Ce qui a jusqu'à présent fait défaut, c'est la volonté politique de tous les pays, en particulier celle des pays qui pourraient apporter la plus contribution la plus importante. La création de nouveaux fonds est inutile si l'on n'obtient pas de contributions financières. Les Objectifs du Millénaire pour le développement sont louables, mais si nous restons passifs, si notre comportement collectif ne change pas, ils demeureront lettre morte et la frustration sera immense.

Plus que jamais, il importe de traduire nos intentions en actions et de concrétiser nos engagements. Il faut pratiquer ce que l'on prêche avec audace, bon sens, en gardant les pieds sur terre tout en innovant dans les méthodes, les solutions et en assurant une forte participation sociale.

Pour cette raison, je soumets à la considération de l'Assemblée générale le projet de créer au sein de l'Organisation des Nations Unies elle-même un comité mondial de lutte contre la faim constitué de chefs d'État ou de gouvernement de tous les continents afin d'unifier les propositions et de les rendre opérationnelles. Nous espérons obtenir des contributions financières des pays développés et en développement proportionnées à leurs capacités ainsi que des grandes entreprises privées et des organisations non gouvernementales.
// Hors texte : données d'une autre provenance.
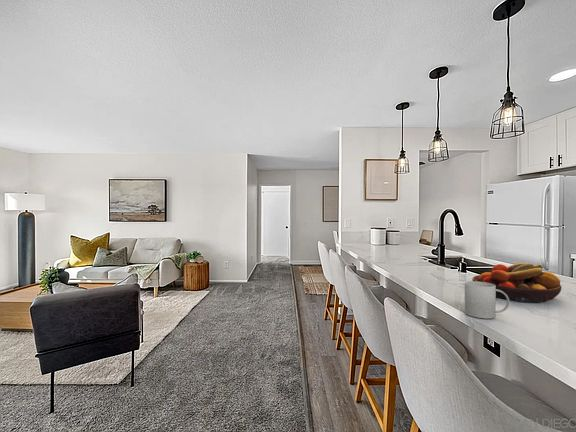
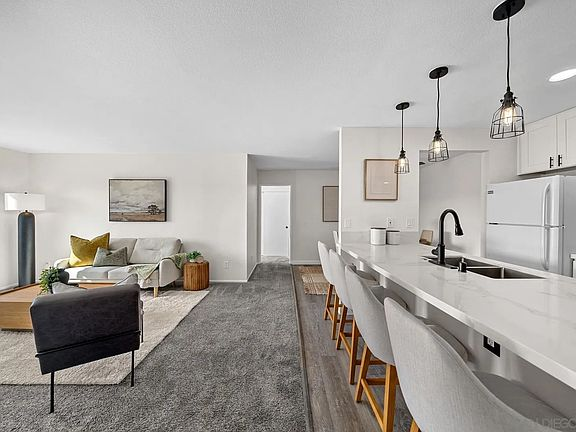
- mug [464,280,510,320]
- fruit bowl [471,261,562,303]
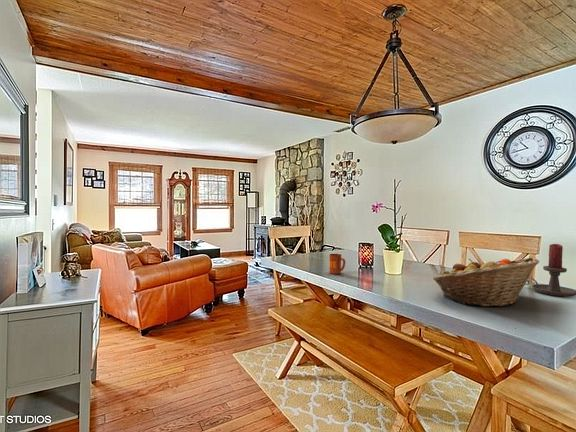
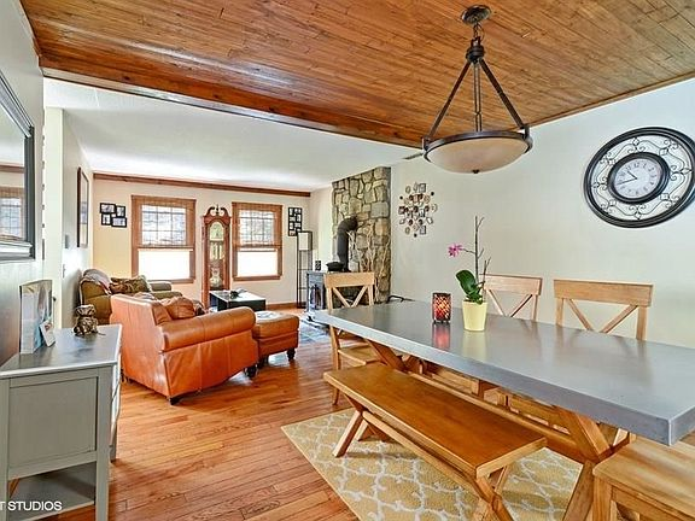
- fruit basket [432,256,540,307]
- mug [328,253,346,275]
- candle holder [525,243,576,298]
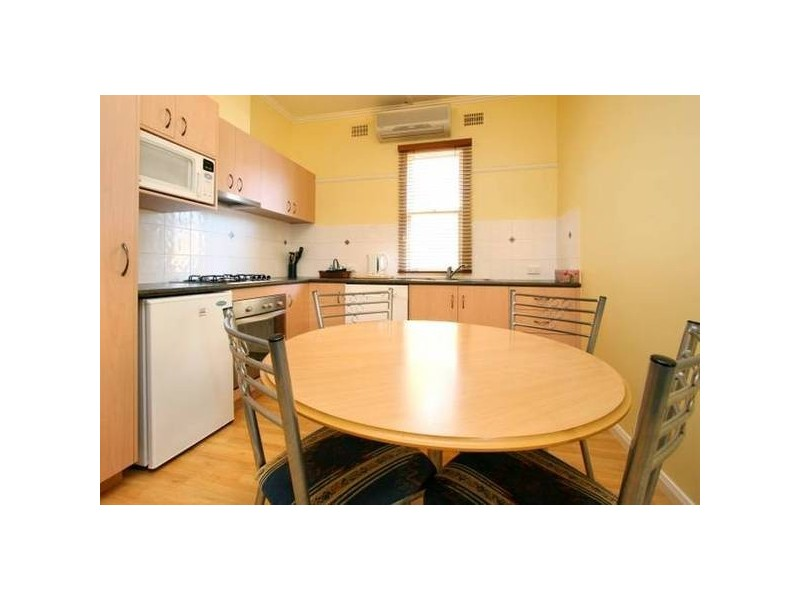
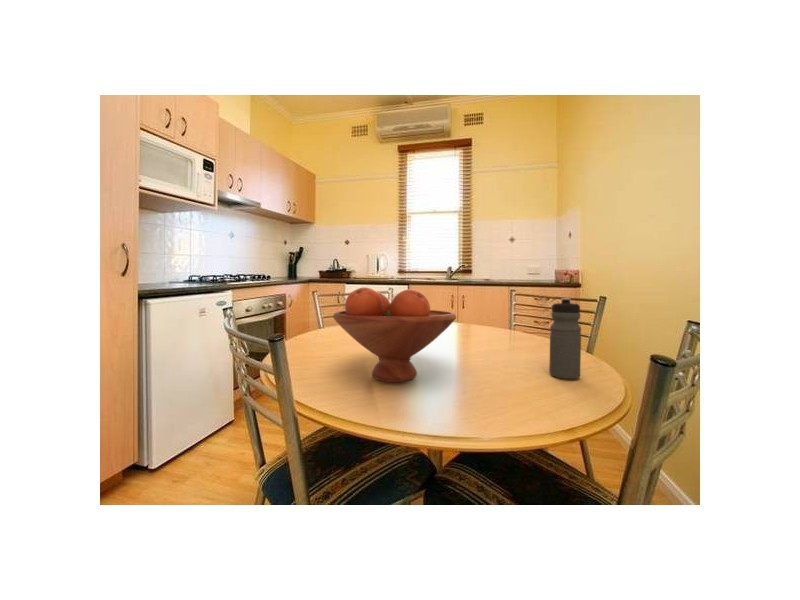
+ water bottle [548,297,582,380]
+ fruit bowl [332,286,457,383]
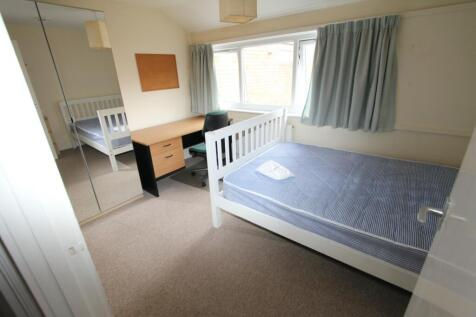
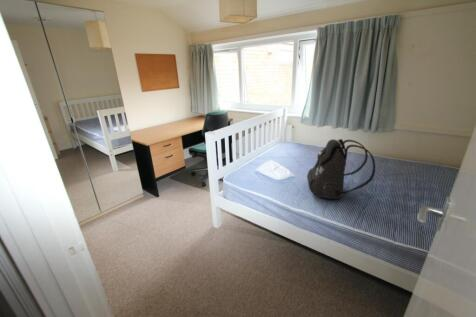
+ backpack [306,138,376,200]
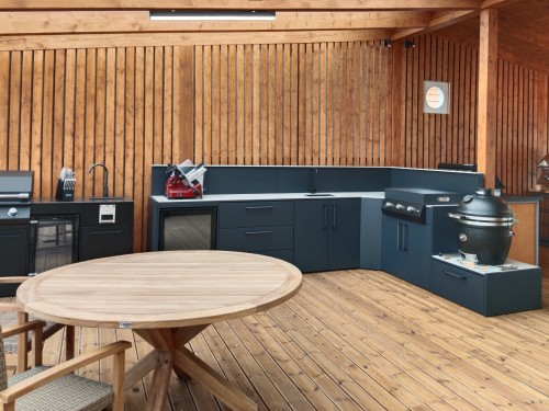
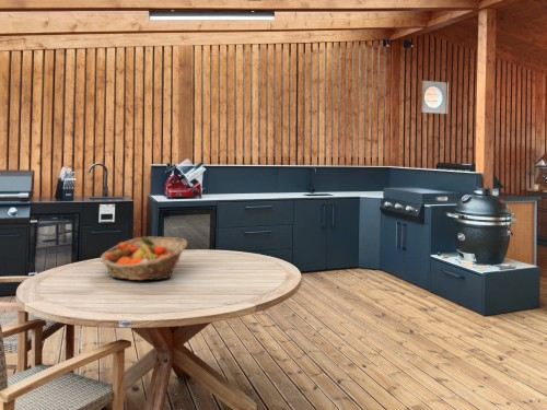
+ fruit basket [100,236,188,281]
Mon expérience et mon itinéraire politique m'ont appris à privilégier le dialogue. Jamais je n'oublierai la leçon magistrale de Gandhi : lorsque la violence a des effets positifs, ils sont temporaires, mais le mal qu'elle cause est permanent. Le dialogue démocratique est le plus efficace de tous les instruments de changement. Fort de la même détermination avec laquelle mes partenaires et moi-même nous employons à rendre la société brésilienne plus humaine, je compte établir des partenariats internationaux pour réaliser un développement équitable et édifier un monde pacifique, tolérant et solidaire.

Ce siècle, su plein de promesses sur les plans technologique et matériel, ne doit pas sombrer dans un processus de régression politique et spirituelle. Nous avons l'obligation d'instaurer, sous la direction raffermie de l'Organisation des Nations Unies, une atmosphère internationale de paix et d'entente. La vraie paix naîtra de la démocratie, du respect du droit international, du démantèlement des arsenaux meurtriers et, surtout, de l'élimination définitive de la faim dans le monde.

Nous ne pouvons pas décevoir ces nobles espoirs. Le plus grand et le plus noble défi de l'humanité est précisément de s'humaniser. Il est temps d'appeler la paix par son vrai nom : la justice sociale. Je suis convaincu qu'ensemble nous saurons saisir cette occasion historique pour faire régner la justice.